With regard to concerns attributed to a local fire chief related support in implementing the new cardiac arrest protocol, the Rhode Island Department of Health’s Center for Emergency Medical Services (CEMS) has provided multiple protocol updates for departmental EMS training officers, chiefs and EMS providers. CEMS has also released a comprehensive slide set covering changes in the new protocols. These slides are available to all RI EMS agencies and EMS providers. There is no specifically required education regarding the language directing 30 minutes of CPR on scene in the 2017 Cardiac Arrest Protocol. It is simply a directive to do CPR for 30 minutes on-scene. In most EMS services in RI, this likely no more 10-15 minutes longer than the period of time now spent doing CPR on-scene. For reader clarification, CPR is performed by two or more providers taking turns doing compressions in two-minute cycles.
As stated above, the new stroke protocol was drafted by the RI Stroke Taskforce, chaired by Dr. Iqbal who is director of the Stroke Program at a Kent Hospital, a facility that Dr. Dacey is the president and chief operating officer. Contrary to what was stated in the article, the stroke protocol does not direct that all stroke patients be transported to a comprehensive stroke center (CSC). This statement is inaccurate and misleading to the reader. The protocol directs that patients with a high probability for having a stroke related to clot in one of the large vessels of the brain (emergent large vessel occlusion) to be transported to a (CSC). This is because these types of strokes usually require mechanical intervention in addition to the administration of fibrinolytic (“clot busting”) medications. This type of mechanical intervention is only available at a CSC. A stroke is the brain equivalent to a heart attack and as such, timely treatment is required. In stroke, “time is brain” as “time is muscle” in a heart attack. Each minute that stroke passes, approximately 2 million neurons are lost!

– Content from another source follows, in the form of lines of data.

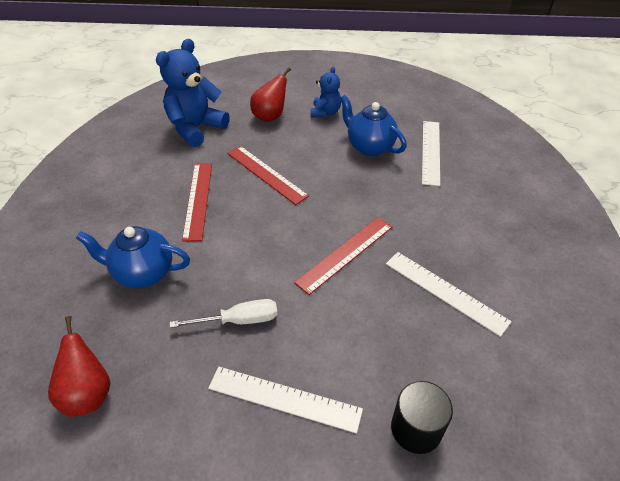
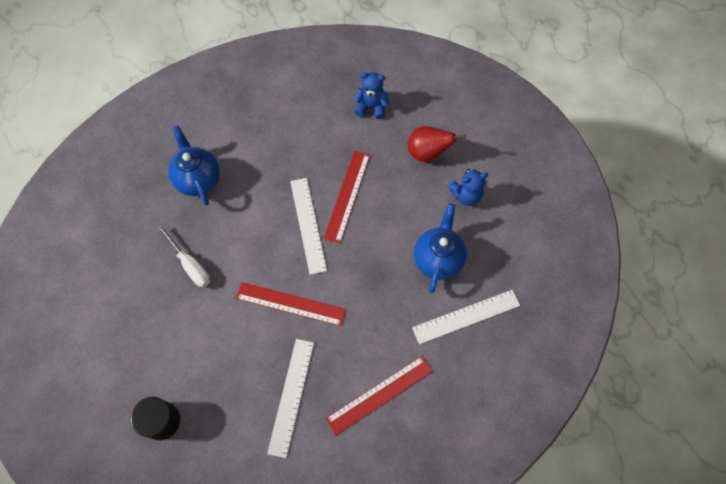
camera: 60 degrees right, 20 degrees up
red pear [48,316,110,417] -> none
blue teddy bear [156,39,230,147] -> blue teddy bear [353,72,389,119], size x0.56
red ruler [182,163,212,242] -> red ruler moved to [326,356,433,435]
white ruler [208,367,363,434] -> white ruler moved to [290,178,327,275]

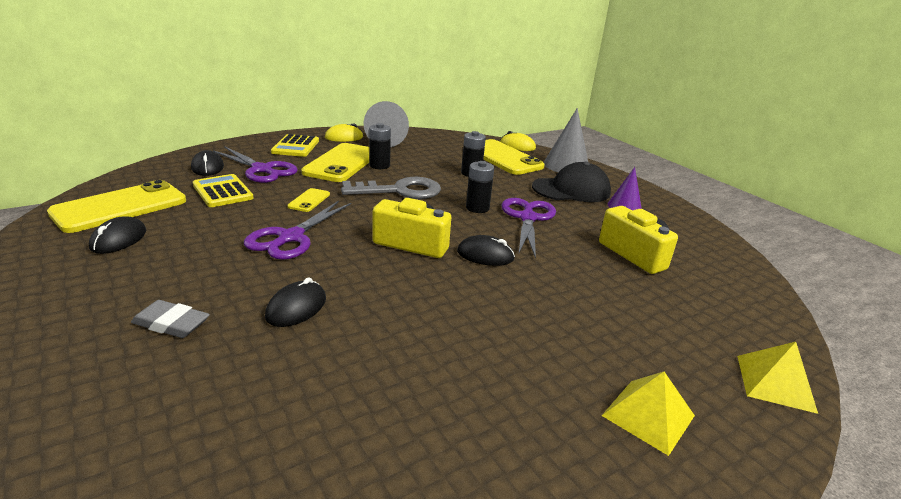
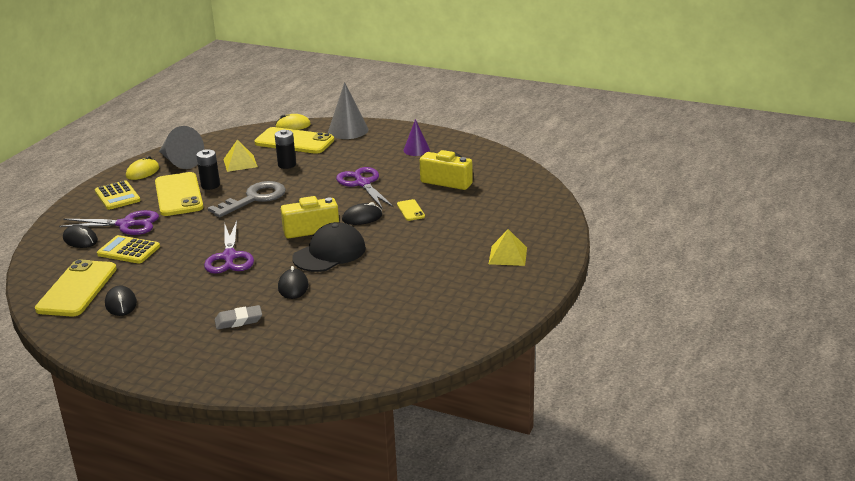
camera: 30 degrees left, 0 degrees up
yellow phone [287,188,330,212] -> yellow phone moved to [397,199,425,221]
black battery [466,161,494,213] -> none
black cap [532,162,611,202] -> black cap moved to [292,222,366,272]
yellow pyramid [737,342,818,414] -> yellow pyramid moved to [223,140,258,172]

Your office was provided with all of the above information and supporting medical research prior to publication of the article. We believe it was irresponsible and disservice to the lay public to not include discussion of the rationale or the prevailing research related to development of the cardiac arrest protocol. In the future, your paper should reach out to credible subject matter experts for comments on such matters.
The biggest factors in the successful resuscitation of patients who experience out of hospital cardiac arrest is the performance of bystander CPR and early use of an automated external defibrillator (AED). The authors encourage readers to take the time to learn CPR and to know where public access defibrillators are in their daily course of activities. Readers are also encouraged to learn the signs of stroke (FAST – Facial droop, arm weakness, speech difficulties and time).  

John Pliakas and John Potvin are members of the Rhode Island Ambulance Service Advisory Board.

Editor’s note: As reported in the story published in the Dec. 28 edition, John Potvin could not be reached for comment and Jason Rhodes, chief of the Rhode Island Department of Health Center for Emergency Medical Services, said that the 25-member advisory committee that drafted the protocols included representation from the Hospital Association of Rhode Island. As for the protocol on stroke centers, Rhodes said, and as reported, the protocol is for patients to be transported to a comprehensive center. Rhode Island Hospital offers the only comprehensive stroke center in the state. Kent has a primary stroke center.